For a brief time Republicans appeared ready to move past the Cold War conflict paradigm. It happened when five years ago this month our troops removed Saddam Hussein from power. When the going got tough, however, Republican leaders failed Communications 101.

Republican spent wildly while they held power between 2001 and 2006, outpacing even Democrat President Lyndon Johnson. Behaving like Democrats compounded their communication failures, and the economic consequences of an over-stretched federal government are now being felt.

So as the Bush years come to an end, the Republicans have hit the trifecta.

  • While they held power, their domestic policy failures outweighed their successes.
  • They’ve shirked their duty to convince enough Americans of the necessity of President Bush’s foreign policy in Iraq.
  • And they’ve completely lacked the vision to build a party that could’ve helped them avoid the train wreck of 2006. They’re no better off two years later.

While Barack Obama and Hillary Clinton can’t be underestimated this November, the Democrats’ non-reform “change” message is only a winning one inside a vacuum. Republicans need only fill the vacuum.

We need leadership up to today’s challenge. This isn’t the old days, when smaller government meant a simpler task for elected officials. Today, unsustainable entitlement programs threaten economic ruin.

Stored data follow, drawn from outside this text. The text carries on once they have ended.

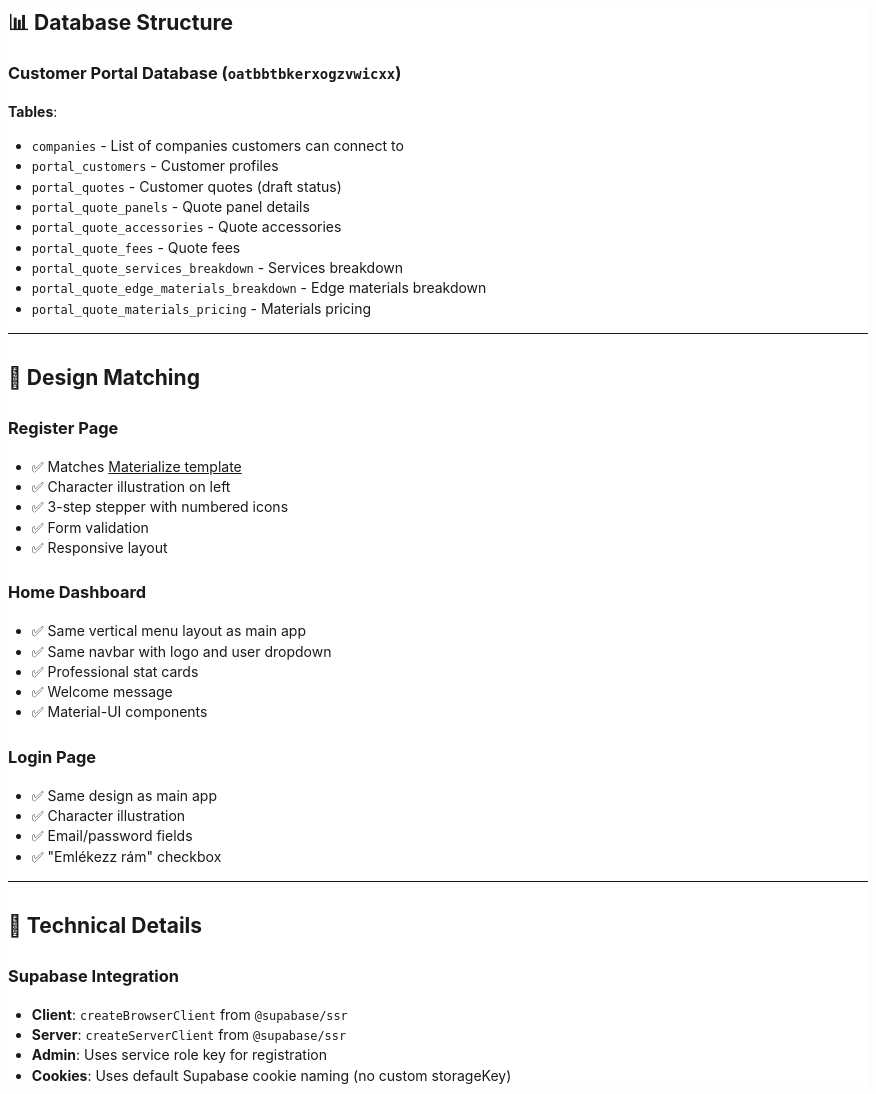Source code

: ## 📊 Database Structure

### Customer Portal Database (`oatbbtbkerxogzvwicxx`)

**Tables**:
- `companies` - List of companies customers can connect to
- `portal_customers` - Customer profiles
- `portal_quotes` - Customer quotes (draft status)
- `portal_quote_panels` - Quote panel details
- `portal_quote_accessories` - Quote accessories
- `portal_quote_fees` - Quote fees
- `portal_quote_services_breakdown` - Services breakdown
- `portal_quote_edge_materials_breakdown` - Edge materials breakdown
- `portal_quote_materials_pricing` - Materials pricing

---

## 🎨 Design Matching

### Register Page
- ✅ Matches [Materialize template](https://demos.pixinvent.com/materialize-nextjs-admin-template/demo-1/en/pages/auth/register-multi-steps)
- ✅ Character illustration on left
- ✅ 3-step stepper with numbered icons
- ✅ Form validation
- ✅ Responsive layout

### Home Dashboard
- ✅ Same vertical menu layout as main app
- ✅ Same navbar with logo and user dropdown
- ✅ Professional stat cards
- ✅ Welcome message
- ✅ Material-UI components

### Login Page
- ✅ Same design as main app
- ✅ Character illustration
- ✅ Email/password fields
- ✅ "Emlékezz rám" checkbox

---

## 🔧 Technical Details

### Supabase Integration
- **Client**: `createBrowserClient` from `@supabase/ssr`
- **Server**: `createServerClient` from `@supabase/ssr`
- **Admin**: Uses service role key for registration
- **Cookies**: Uses default Supabase cookie naming (no custom storageKey)
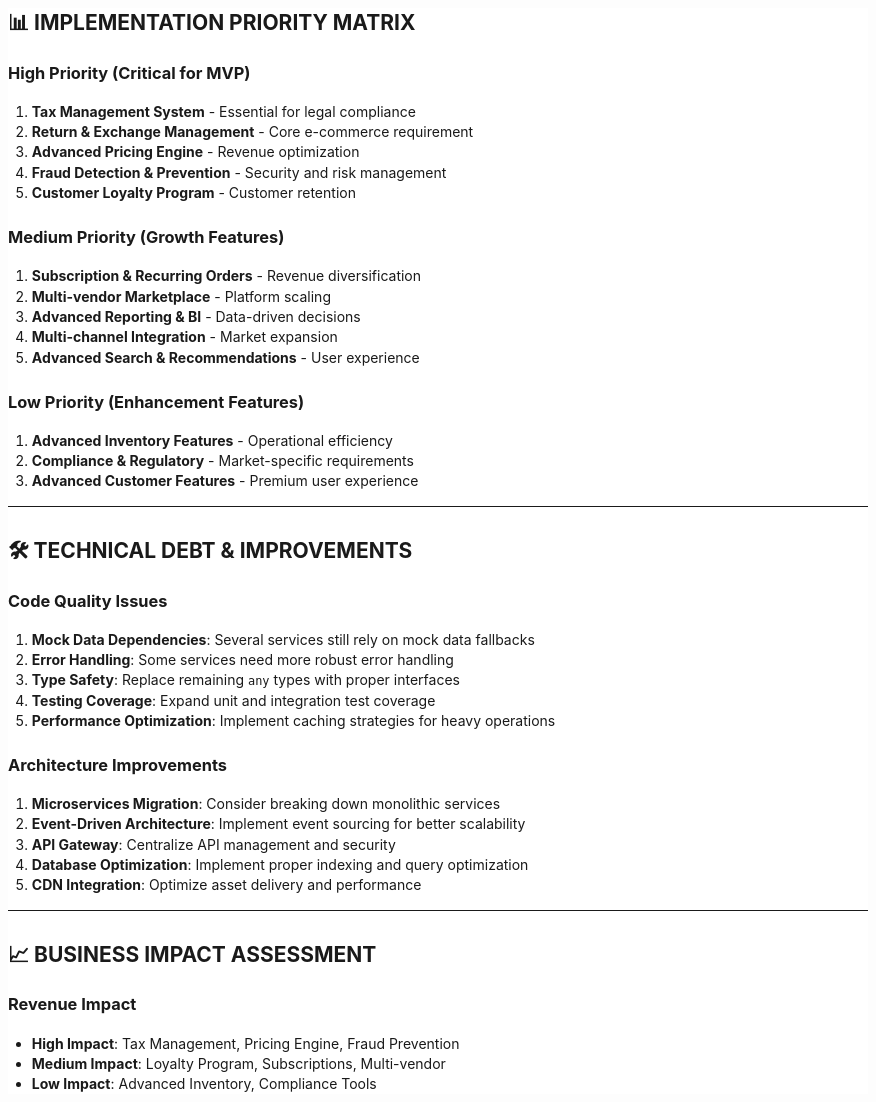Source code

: 
## 📊 IMPLEMENTATION PRIORITY MATRIX

### High Priority (Critical for MVP)
1. **Tax Management System** - Essential for legal compliance
2. **Return & Exchange Management** - Core e-commerce requirement
3. **Advanced Pricing Engine** - Revenue optimization
4. **Fraud Detection & Prevention** - Security and risk management
5. **Customer Loyalty Program** - Customer retention

### Medium Priority (Growth Features)
1. **Subscription & Recurring Orders** - Revenue diversification
2. **Multi-vendor Marketplace** - Platform scaling
3. **Advanced Reporting & BI** - Data-driven decisions
4. **Multi-channel Integration** - Market expansion
5. **Advanced Search & Recommendations** - User experience

### Low Priority (Enhancement Features)
1. **Advanced Inventory Features** - Operational efficiency
2. **Compliance & Regulatory** - Market-specific requirements
3. **Advanced Customer Features** - Premium user experience

---

## 🛠️ TECHNICAL DEBT & IMPROVEMENTS

### Code Quality Issues
1. **Mock Data Dependencies**: Several services still rely on mock data fallbacks
2. **Error Handling**: Some services need more robust error handling
3. **Type Safety**: Replace remaining `any` types with proper interfaces
4. **Testing Coverage**: Expand unit and integration test coverage
5. **Performance Optimization**: Implement caching strategies for heavy operations

### Architecture Improvements
1. **Microservices Migration**: Consider breaking down monolithic services
2. **Event-Driven Architecture**: Implement event sourcing for better scalability
3. **API Gateway**: Centralize API management and security
4. **Database Optimization**: Implement proper indexing and query optimization
5. **CDN Integration**: Optimize asset delivery and performance

---

## 📈 BUSINESS IMPACT ASSESSMENT

### Revenue Impact
- **High Impact**: Tax Management, Pricing Engine, Fraud Prevention
- **Medium Impact**: Loyalty Program, Subscriptions, Multi-vendor
- **Low Impact**: Advanced Inventory, Compliance Tools
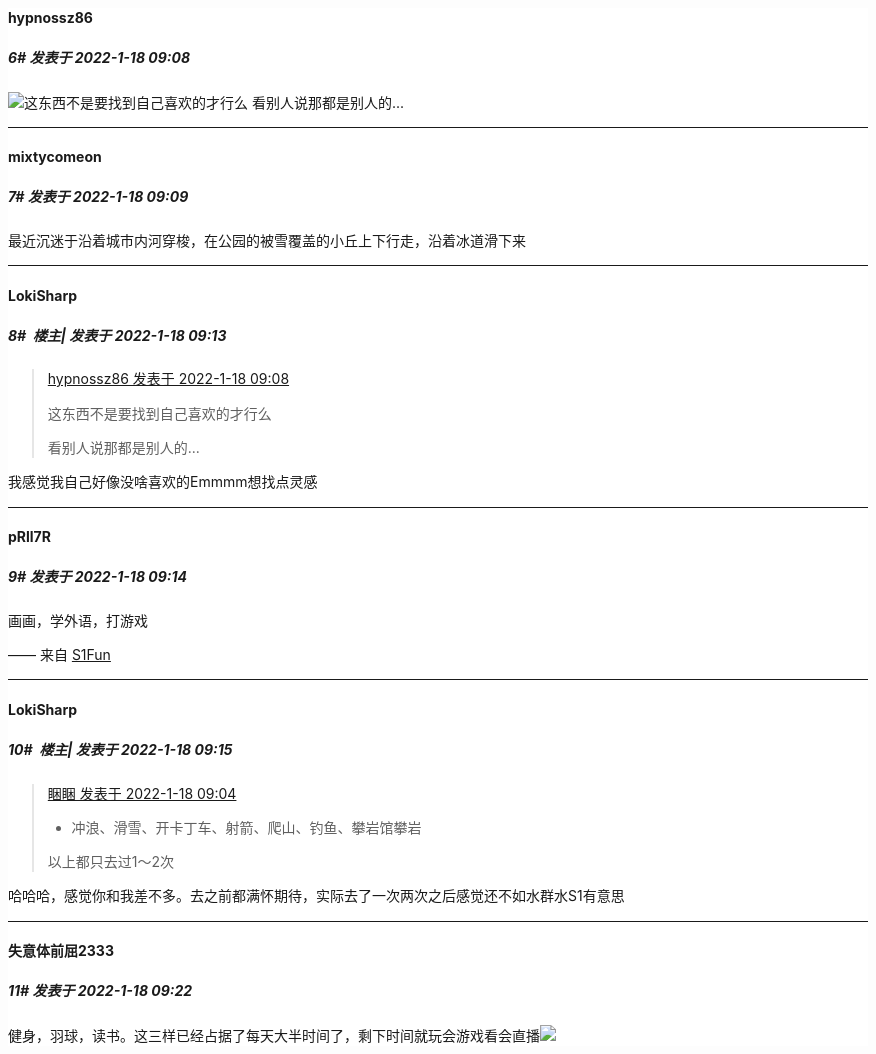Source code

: ####  hypnossz86  
##### 6#       发表于 2022-1-18 09:08

<img src="https://static.saraba1st.com/image/smiley/face2017/020.png" referrerpolicy="no-referrer">这东西不是要找到自己喜欢的才行么
看别人说那都是别人的...

*****

####  mixtycomeon  
##### 7#       发表于 2022-1-18 09:09

最近沉迷于沿着城市内河穿梭，在公园的被雪覆盖的小丘上下行走，沿着冰道滑下来

*****

####  LokiSharp  
##### 8#         楼主| 发表于 2022-1-18 09:13

<blockquote><a href="httphttps://bbs.saraba1st.com/2b/forum.php?mod=redirect&amp;goto=findpost&amp;pid=54332049&amp;ptid=2047915" target="_blank">hypnossz86 发表于 2022-1-18 09:08</a>

这东西不是要找到自己喜欢的才行么

看别人说那都是别人的...</blockquote>
我感觉我自己好像没啥喜欢的Emmmm想找点灵感

*****

####  pRll7R  
##### 9#       发表于 2022-1-18 09:14

画画，学外语，打游戏

—— 来自 [S1Fun](https://s1fun.koalcat.com)

*****

####  LokiSharp  
##### 10#         楼主| 发表于 2022-1-18 09:15

<blockquote><a href="httphttps://bbs.saraba1st.com/2b/forum.php?mod=redirect&amp;goto=findpost&amp;pid=54332003&amp;ptid=2047915" target="_blank">睏睏 发表于 2022-1-18 09:04</a>

- 冲浪、滑雪、开卡丁车、射箭、爬山、钓鱼、攀岩馆攀岩

以上都只去过1～2次</blockquote>
哈哈哈，感觉你和我差不多。去之前都满怀期待，实际去了一次两次之后感觉还不如水群水S1有意思

*****

####  失意体前屈2333  
##### 11#       发表于 2022-1-18 09:22

健身，羽球，读书。这三样已经占据了每天大半时间了，剩下时间就玩会游戏看会直播<img src="https://static.saraba1st.com/image/smiley/face2017/067.png" referrerpolicy="no-referrer">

We face the very problem warned of over a hundred and fifty years ago.

“Government is the great fiction through which everybody endeavors to live at the expense of everybody else.”  — Frederick Bastiat, (1801-1850)

“The American Republic will endure until the day Congress discovers that it can bribe the public with the public’s money.” –– Alexis de Tocqueville (1805-1859)

The new century has brought international challenges that can only be met with the support of the American people. Today there is a huge dividing line between those who think everything will improve if we withdraw our troops from Iraq, and those who think withdrawal brings disaster.

Success in that debate, like in all of American foreign policy, can only be achieved if our leaders do their job. They must be ready to explain that non-intervention begs the question whether America can serve as a “lonely candle of liberty” in a “new Dark Ages.”

“Think that one through: a totalitarian China, a crumbling Russia, an insane Middle East, a disease-ridden Africa, a civil war-torn Eurabia-and a country that can’t even enforce its borders against two relatively benign states will somehow be able to hold the entire planet at bay? Dream on, ‘realists.'”  ~ Mark Steyn, “America Alone”

The evidence is all around us: this current batch of elected Republicans isn’t getting the job done. We need a Republican renaissance.